» Exercise
Set down exactly, with nothing added, the lines from the one containing "ме, но и ваше" through the end of the entries.
---
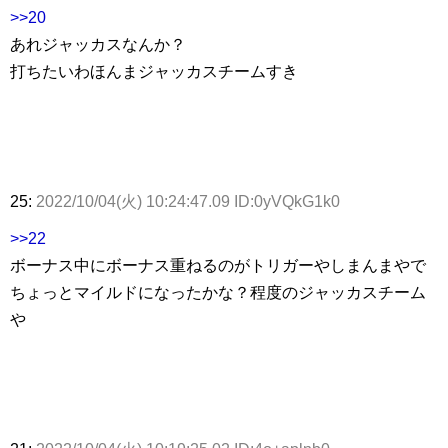
>>20
あれジャッカスなんか？
打ちたいわほんまジャッカスチームすき
25:
2022/10/04(火) 10:24:47.09 ID:0yVQkG1k0
>>22
ボーナス中にボーナス重ねるのがトリガーやしまんまやで
ちょっとマイルドになったかな？程度のジャッカスチーム
や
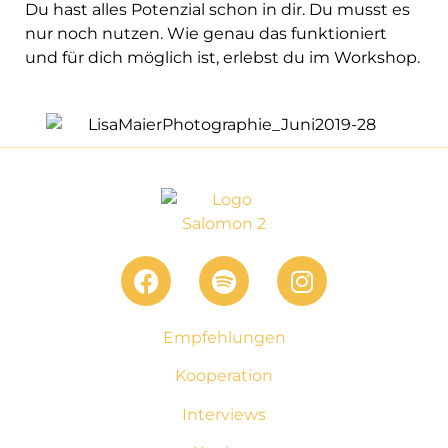
Du hast alles Potenzial schon in dir. Du musst es
nur noch nutzen. Wie genau das funktioniert
und für dich möglich ist, erlebst du im Workshop.
Empfehlungen
Kooperation
Interviews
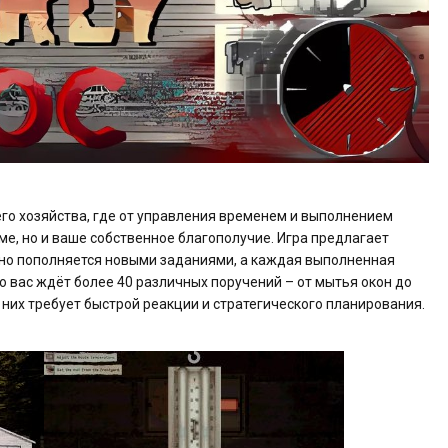
его хозяйства, где от управления временем и выполнением
ме, но и ваше собственное благополучие. Игра предлагает
ывно пополняется новыми заданиями, а каждая выполненная
о вас ждёт более 40 различных поручений – от мытья окон до
них требует быстрой реакции и стратегического планирования.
---
» Task answer
ме, но и ваше собственное благополучие. Игра предлагает
ывно пополняется новыми заданиями, а каждая выполненная
о вас ждёт более 40 различных поручений – от мытья окон до
них требует быстрой реакции и стратегического планирования.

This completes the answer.